-- Provided entries follows --

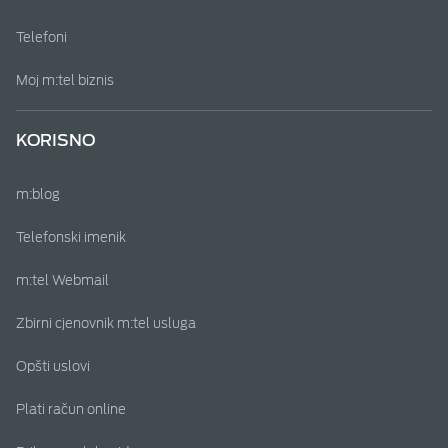
Telefoni
Moj m:tel biznis
KORISNO
m:blog
Telefonski imenik
m:tel Webmail
Zbirni cjenovnik m:tel usluga
Opšti uslovi
Plati račun online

-- Provided entries concluded --

▶ Task item:
Once you reach the line that contains "Zbirni cjenovnik m:tel usluga", transcribe it and all remaining lines of the listing exactly; skip everything before it.

▶ Completed exercise:
Zbirni cjenovnik m:tel usluga
Opšti uslovi
Plati račun online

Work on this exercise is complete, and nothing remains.